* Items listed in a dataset
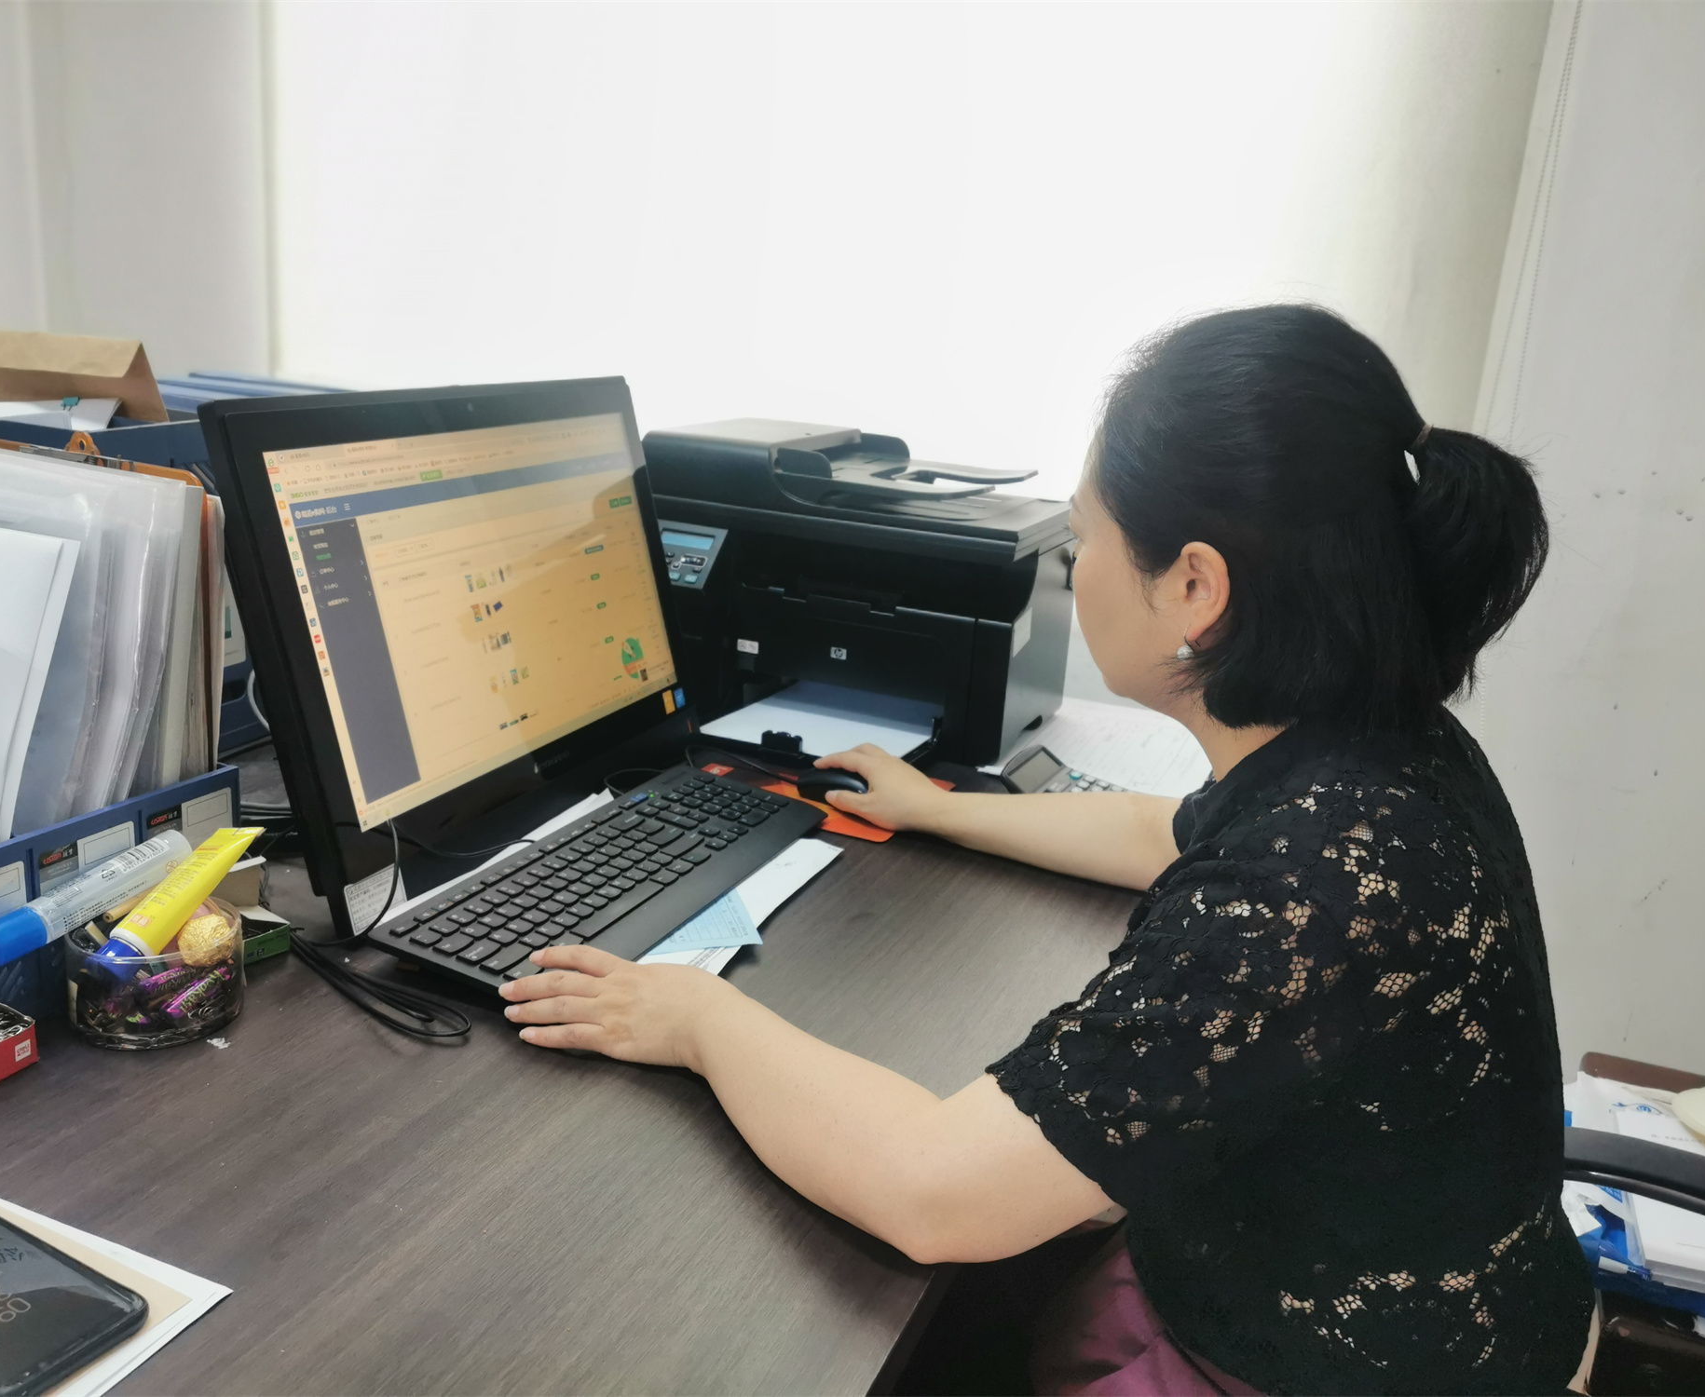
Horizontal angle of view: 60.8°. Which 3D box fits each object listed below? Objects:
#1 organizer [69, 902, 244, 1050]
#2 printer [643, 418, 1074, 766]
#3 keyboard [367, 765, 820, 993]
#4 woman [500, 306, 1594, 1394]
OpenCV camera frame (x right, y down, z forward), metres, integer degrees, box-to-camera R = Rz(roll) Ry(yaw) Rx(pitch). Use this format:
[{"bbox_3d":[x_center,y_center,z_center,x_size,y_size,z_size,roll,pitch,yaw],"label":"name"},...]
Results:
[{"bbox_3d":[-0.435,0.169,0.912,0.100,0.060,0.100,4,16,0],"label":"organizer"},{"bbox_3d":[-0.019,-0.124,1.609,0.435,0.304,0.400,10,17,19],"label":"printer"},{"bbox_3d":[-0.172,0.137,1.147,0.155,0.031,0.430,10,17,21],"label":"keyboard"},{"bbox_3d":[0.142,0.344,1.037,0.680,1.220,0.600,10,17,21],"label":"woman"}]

* Action item
Retype every row above exactly as it appears. Leave the picture out of your answer.

* Exercise solution
Horizontal angle of view: 60.8°. Which 3D box fits each object listed below? Objects:
#1 organizer [69, 902, 244, 1050]
#2 printer [643, 418, 1074, 766]
#3 keyboard [367, 765, 820, 993]
#4 woman [500, 306, 1594, 1394]
OpenCV camera frame (x right, y down, z forward), metres, integer degrees, box-to-camera R = Rz(roll) Ry(yaw) Rx(pitch). Use this format:
[{"bbox_3d":[x_center,y_center,z_center,x_size,y_size,z_size,roll,pitch,yaw],"label":"name"},...]
Results:
[{"bbox_3d":[-0.435,0.169,0.912,0.100,0.060,0.100,4,16,0],"label":"organizer"},{"bbox_3d":[-0.019,-0.124,1.609,0.435,0.304,0.400,10,17,19],"label":"printer"},{"bbox_3d":[-0.172,0.137,1.147,0.155,0.031,0.430,10,17,21],"label":"keyboard"},{"bbox_3d":[0.142,0.344,1.037,0.680,1.220,0.600,10,17,21],"label":"woman"}]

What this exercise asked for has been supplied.